Surveillance inside the jail is critically weak. Parappana Agrahara has only 332 CCTV cameras, covering barely 6.6 per cent of inmates, compared with 8,600 cameras at Tihar Jail. Barracks remain largely unmonitored, and even toilets have no cameras, except for limited voice-recording devices. The panel has recommended round-the-clock monitoring, AI-enabled cameras to detect smoking or mobile use, body-worn cameras for all officers, and a central command centre for real-time monitoring.
Welfare and administrative gaps
The report highlighted a lack of inmate engagement and welfare programs. Unlike Chanchalguda, Parappana Agrahara offers little opportunity for skill development or vocational work. The panel recommended low-capital prison industries, wellness activities like yoga and meditation, mental health counselling, and post-release employment support.
Administrative weaknesses were also flagged. First-time offenders are housed with habitual criminals, women staff are often misallocated, FIRs remain unresolved, and Prison Visitor Boards rarely meet. The committee called for prisoner segregation, proper staff allocation, and stronger oversight.
Other lapses include unauthorised food and parcels, weak internal intelligence, unnecessary medical referrals, and informal lawyer visits without CCTV. The panel recommended stricter food and parcel checks, structured intelligence networks, and standardised lawyer visit procedures.

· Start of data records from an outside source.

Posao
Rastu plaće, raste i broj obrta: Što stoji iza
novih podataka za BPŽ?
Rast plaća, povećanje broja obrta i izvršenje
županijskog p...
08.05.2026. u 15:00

The report portrays Parappana Agrahara as under-resourced, structurally vulnerable, and poorly monitored, with similar issues across other Karnataka jails.

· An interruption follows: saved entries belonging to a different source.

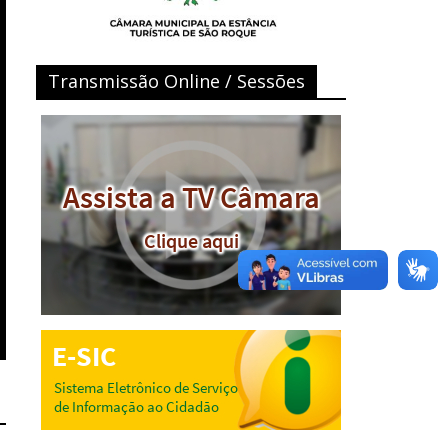
Transmissão Online / Sessões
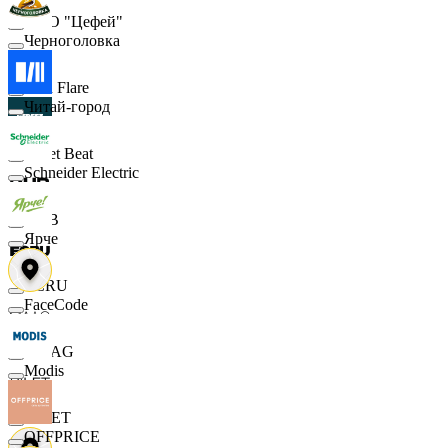
ООО "Цефей"
Черноголовка
Finn Flare
Читай-город
Street Beat
Schneider Electric
DUB
Ярче
ECRU
FaceCode
MAAG
Modis
VILET
OFFPRICE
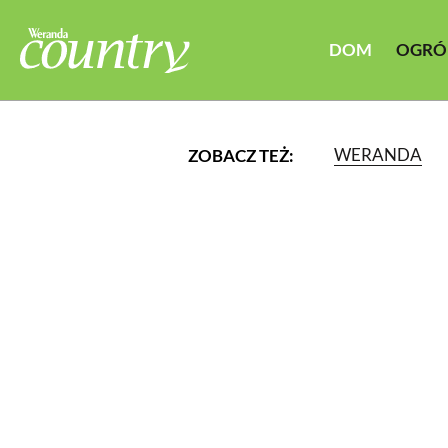
DOM
OGRÓ
WERANDA
ZOBACZ TEŻ:
LUB WYBIERZ JEDNĄ Z K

Command centre to be launched
The state’s Central Prison Command Centre is set to be officially launched on January 21, providing round-the-clock monitoring of prisons across Karnataka. The centre will oversee 900 CCTV cameras installed in various jails, all upgraded with AI technology to track and monitor sensitive inmates continuously. Modelled on command centres used for traffic and police management, this facility is dedicated exclusively to prison security. In addition, drone cameras will supplement surveillance, enhancing real-time oversight of prison premises.